China Launches Military Drills Around Taiwan
China says it has started three days of military exercises around Taiwan, in an announcement that comes after the island democracy’s president met the US House Speaker in defiance of repeated threats by Beijing.
The Chinese military’s Eastern Theater Command announced the drills Saturday, describing them as “a serious warning against the Taiwan separatist forces’ collusion with external forces, and a necessary move to defend national sovereignty and territorial integrity.”
The exercises, dubbed “United Sharp Sword,” would feature “combat ready patrols and exercises in and around the Taiwan Strait, and to the north, south and east of Taiwan and the sea and airspace as planned,” Senior Colonel Shi Yi of the People’s Liberation Army’s (PLA) Eastern Theater Command said in a statement on Saturday.

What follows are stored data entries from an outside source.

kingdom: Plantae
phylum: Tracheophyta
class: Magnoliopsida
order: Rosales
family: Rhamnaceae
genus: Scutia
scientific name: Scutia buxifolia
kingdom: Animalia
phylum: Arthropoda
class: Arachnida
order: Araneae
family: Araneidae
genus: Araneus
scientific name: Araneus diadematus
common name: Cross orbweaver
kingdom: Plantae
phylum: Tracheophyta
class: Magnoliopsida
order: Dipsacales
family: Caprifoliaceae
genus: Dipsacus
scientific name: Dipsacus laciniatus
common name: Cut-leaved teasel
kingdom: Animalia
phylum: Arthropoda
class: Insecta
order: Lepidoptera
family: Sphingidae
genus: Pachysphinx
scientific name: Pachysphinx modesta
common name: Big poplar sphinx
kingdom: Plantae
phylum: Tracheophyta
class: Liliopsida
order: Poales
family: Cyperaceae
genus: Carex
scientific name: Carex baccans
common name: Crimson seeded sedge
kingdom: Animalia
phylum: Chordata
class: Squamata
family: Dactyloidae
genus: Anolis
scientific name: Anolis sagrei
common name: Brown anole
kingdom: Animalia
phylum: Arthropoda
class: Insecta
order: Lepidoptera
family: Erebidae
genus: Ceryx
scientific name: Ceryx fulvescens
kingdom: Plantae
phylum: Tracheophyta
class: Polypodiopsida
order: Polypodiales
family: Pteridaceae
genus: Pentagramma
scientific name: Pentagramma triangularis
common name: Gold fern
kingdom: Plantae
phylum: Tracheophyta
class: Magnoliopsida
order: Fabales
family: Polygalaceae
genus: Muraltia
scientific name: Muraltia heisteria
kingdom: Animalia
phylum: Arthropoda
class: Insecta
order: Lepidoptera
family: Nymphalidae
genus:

Soon after the announcement by China, Taiwan’s defense ministry said it had detected a total of 42 Chinese warplanes over the Taiwan Strait, which separates the island from the Chinese mainland. It said 29 Chinese warplanes had crossed the median line in the strait into its air defense identification zone. It added that eight PLA vessels had been spotted in the strait.
The drills would focus on the country’s “capabilities to seize control of sea, air and information under the support of our joint combat system,” said the PLA.
The drills come a day after Taiwan’s President Tsai Ing-wen returned from a 10-day visit to Central America and the United States where she met US House Speaker Kevin McCarthy.